Hello sweet hope your ear infection clears up. They can be nasty.
looking the soup diet was luck. I went on a ‘health kick’ and decided to eat only homemade soup and juice….was majorly healthy and drinking heavily. Oh how delusional I am. But I lost weight and that was nice.

I’m and why big hugs to you both. Hope life starts being kinder to you soon.

Well done fated on the coffee. I may have one now. Going to watch movies with my husband and since I can’t swig back wine I need to find something else. Water gets tired very quickly.

Welcome polly. This bus is nuts but fantastic.

Hello guggs and its and splap and mouse and annie and mrF (bloody awesome 41 days) and angry feet

Hope I haven't forgotten anyone. And hello to anyone lurking.

Gives barrie a little stroke, fires up Gerald and takes the corner on 2 wheels. Wake up babes……we’re on a mission here.

Pollycazalet · 10/02/2014 09:49

Hi all managed to last the evening without drinking last night despite DH drinking next to me. Had a terrible nights sleep feeling sweaty and stomach pains - don't know if it's connected. So I don't feel as chipper and clear headed as I expected to this am.

However. Onwards and am not going to drink today.

Am three weeks in to healthier eating - mostly kicked the carbs and the sugar so the wine is the last thing to go.

SweetLathyrus · 10/02/2014 10:01

Hi sober I think I read some research once about the body digesting liquid food like soup, more slowly than the same meal eaten as solids with a glass of water, which means you feel fuller for longer, so I may start following your brilliant example!

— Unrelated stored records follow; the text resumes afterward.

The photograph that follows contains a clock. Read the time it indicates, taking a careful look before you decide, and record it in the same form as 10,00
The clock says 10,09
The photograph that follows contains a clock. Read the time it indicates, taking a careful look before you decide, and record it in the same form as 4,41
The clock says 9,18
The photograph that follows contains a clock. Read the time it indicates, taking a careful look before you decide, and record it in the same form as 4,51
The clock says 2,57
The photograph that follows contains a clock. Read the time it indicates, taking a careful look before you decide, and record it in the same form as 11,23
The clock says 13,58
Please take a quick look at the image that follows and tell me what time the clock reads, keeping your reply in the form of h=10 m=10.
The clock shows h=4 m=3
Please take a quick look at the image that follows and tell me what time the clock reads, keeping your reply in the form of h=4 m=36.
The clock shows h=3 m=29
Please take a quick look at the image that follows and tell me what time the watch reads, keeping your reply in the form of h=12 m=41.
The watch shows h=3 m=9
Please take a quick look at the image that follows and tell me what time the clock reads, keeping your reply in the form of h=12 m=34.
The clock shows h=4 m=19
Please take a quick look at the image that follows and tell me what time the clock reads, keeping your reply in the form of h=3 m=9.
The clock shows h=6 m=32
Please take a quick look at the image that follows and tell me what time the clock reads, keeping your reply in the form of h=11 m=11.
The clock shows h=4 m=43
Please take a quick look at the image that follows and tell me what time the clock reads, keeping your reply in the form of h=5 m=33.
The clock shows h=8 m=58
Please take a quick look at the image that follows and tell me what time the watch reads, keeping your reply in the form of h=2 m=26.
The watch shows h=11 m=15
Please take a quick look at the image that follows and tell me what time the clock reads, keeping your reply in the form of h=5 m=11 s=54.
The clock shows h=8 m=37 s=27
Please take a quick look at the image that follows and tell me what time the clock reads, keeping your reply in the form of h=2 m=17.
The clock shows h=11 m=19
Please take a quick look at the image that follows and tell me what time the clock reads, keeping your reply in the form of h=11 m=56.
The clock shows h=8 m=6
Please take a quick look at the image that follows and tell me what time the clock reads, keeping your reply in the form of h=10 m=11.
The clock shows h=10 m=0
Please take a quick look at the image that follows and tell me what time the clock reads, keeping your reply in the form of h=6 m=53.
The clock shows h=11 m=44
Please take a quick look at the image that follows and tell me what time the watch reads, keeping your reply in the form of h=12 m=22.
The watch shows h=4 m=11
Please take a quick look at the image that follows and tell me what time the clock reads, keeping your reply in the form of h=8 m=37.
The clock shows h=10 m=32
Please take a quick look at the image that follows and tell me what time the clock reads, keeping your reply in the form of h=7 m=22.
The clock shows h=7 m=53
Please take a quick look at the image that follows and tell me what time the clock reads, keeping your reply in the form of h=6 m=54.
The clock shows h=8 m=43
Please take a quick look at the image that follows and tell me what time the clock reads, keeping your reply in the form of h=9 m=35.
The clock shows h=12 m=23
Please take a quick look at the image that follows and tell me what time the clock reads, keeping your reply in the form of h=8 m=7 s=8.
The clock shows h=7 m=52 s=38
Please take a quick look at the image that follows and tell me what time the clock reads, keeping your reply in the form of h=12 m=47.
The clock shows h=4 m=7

Polly, lots of the babes will tell you that their first few nights were very disturbed, and that it took a couple of days to a weeks to start feeling the benefits because you are finally seeing a hangover through to the end instead of medicating it with the hair of the dog. But, day one under your belt, let's make it two Smile

SoberSocFish · 10/02/2014 10:18

polly that sounds exactly like what I go through for the first few days. Hang in there. Eat loads of food and drink loads of water. And if you can have a nap during the day. The first few days are really shitty.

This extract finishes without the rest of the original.